● **Work to complete**
For the material that follows, list every line containing the word "weight".

● **Extracted records**
::::::::::
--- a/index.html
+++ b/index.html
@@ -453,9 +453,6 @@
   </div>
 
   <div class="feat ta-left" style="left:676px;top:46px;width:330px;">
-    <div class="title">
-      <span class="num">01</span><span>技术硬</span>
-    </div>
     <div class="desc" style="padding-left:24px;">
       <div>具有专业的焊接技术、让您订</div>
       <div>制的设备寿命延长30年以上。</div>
::::::::::
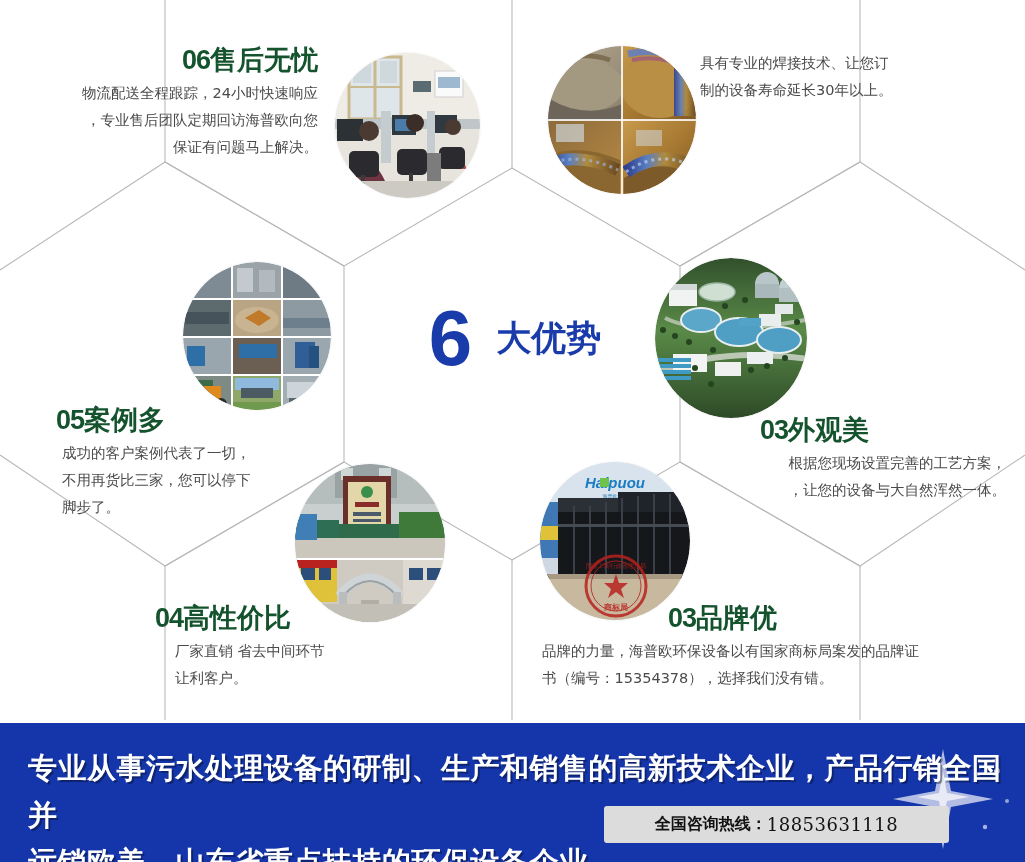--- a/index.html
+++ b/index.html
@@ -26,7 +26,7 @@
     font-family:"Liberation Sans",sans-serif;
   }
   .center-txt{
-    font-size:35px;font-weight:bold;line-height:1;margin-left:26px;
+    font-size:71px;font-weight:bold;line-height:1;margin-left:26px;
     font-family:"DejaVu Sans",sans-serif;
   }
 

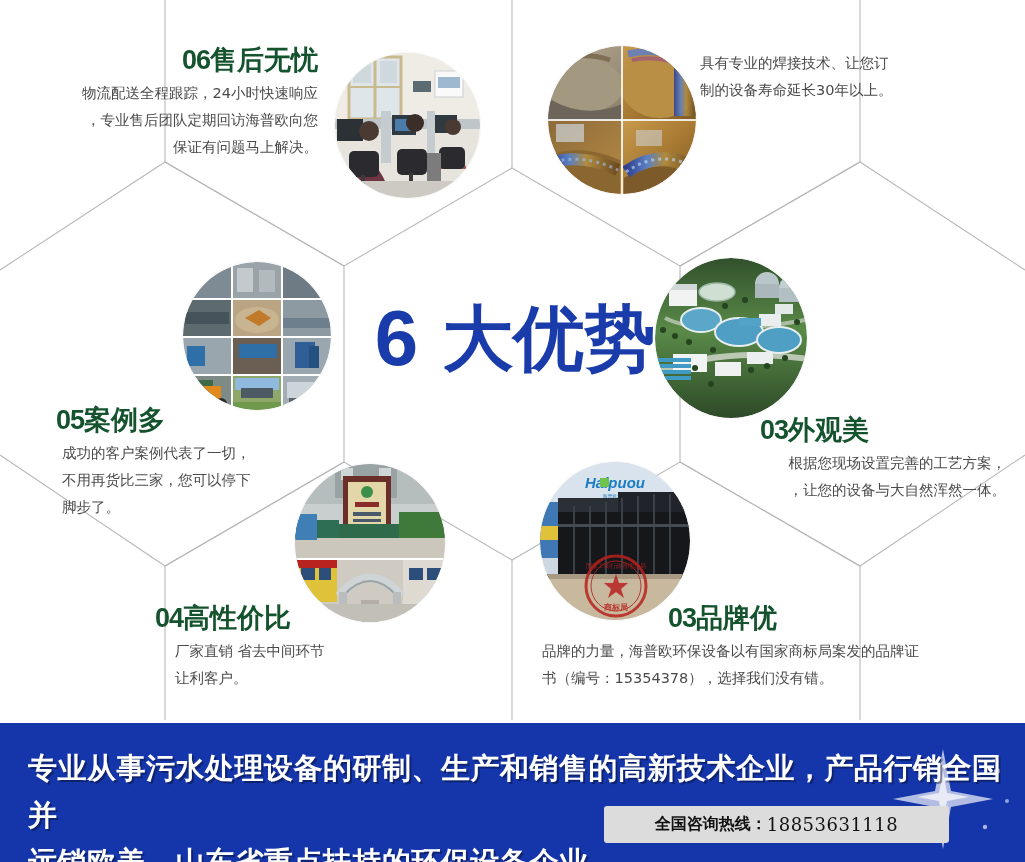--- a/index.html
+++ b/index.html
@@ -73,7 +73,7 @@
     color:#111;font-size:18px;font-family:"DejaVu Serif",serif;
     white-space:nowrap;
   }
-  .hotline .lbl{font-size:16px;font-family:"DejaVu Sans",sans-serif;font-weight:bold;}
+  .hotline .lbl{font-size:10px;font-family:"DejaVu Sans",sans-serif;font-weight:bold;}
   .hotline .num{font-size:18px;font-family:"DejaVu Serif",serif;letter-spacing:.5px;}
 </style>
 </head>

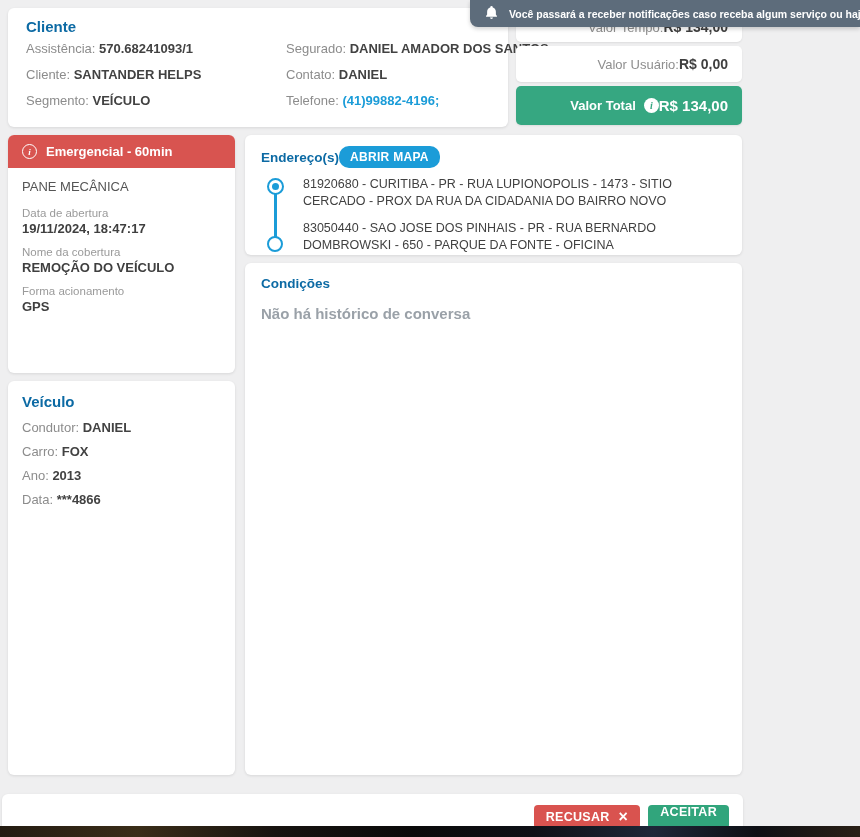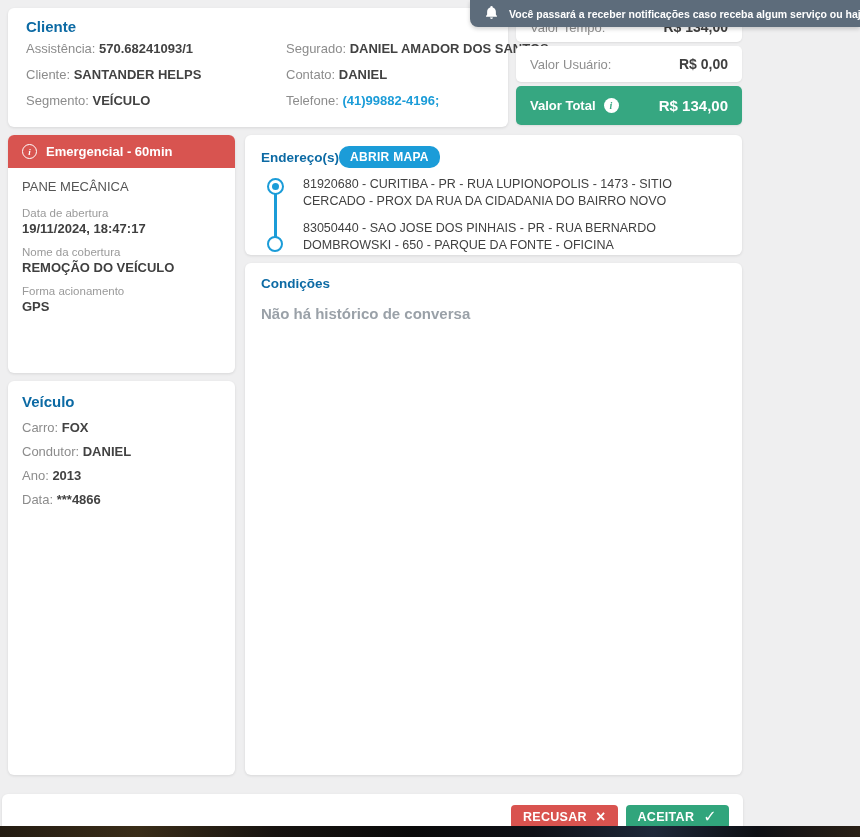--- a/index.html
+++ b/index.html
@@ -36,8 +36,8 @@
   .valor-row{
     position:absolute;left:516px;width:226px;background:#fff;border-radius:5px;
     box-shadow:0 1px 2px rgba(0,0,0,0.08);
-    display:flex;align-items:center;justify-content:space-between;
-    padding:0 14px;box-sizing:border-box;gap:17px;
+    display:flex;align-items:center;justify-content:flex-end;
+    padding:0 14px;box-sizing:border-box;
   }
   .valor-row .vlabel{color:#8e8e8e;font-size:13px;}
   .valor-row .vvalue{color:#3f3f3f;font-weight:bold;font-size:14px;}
::::::::::
● **Exercise output**
-    font-size:35px;font-weight:bold;line-height:1;margin-left:26px;
+    font-size:71px;font-weight:bold;line-height:1;margin-left:26px;
-  .hotline .lbl{font-size:16px;font-family:"DejaVu Sans",sans-serif;font-weight:bold;}
+  .hotline .lbl{font-size:10px;font-family:"DejaVu Sans",sans-serif;font-weight:bold;}
   .valor-row .vvalue{color:#3f3f3f;font-weight:bold;font-size:14px;}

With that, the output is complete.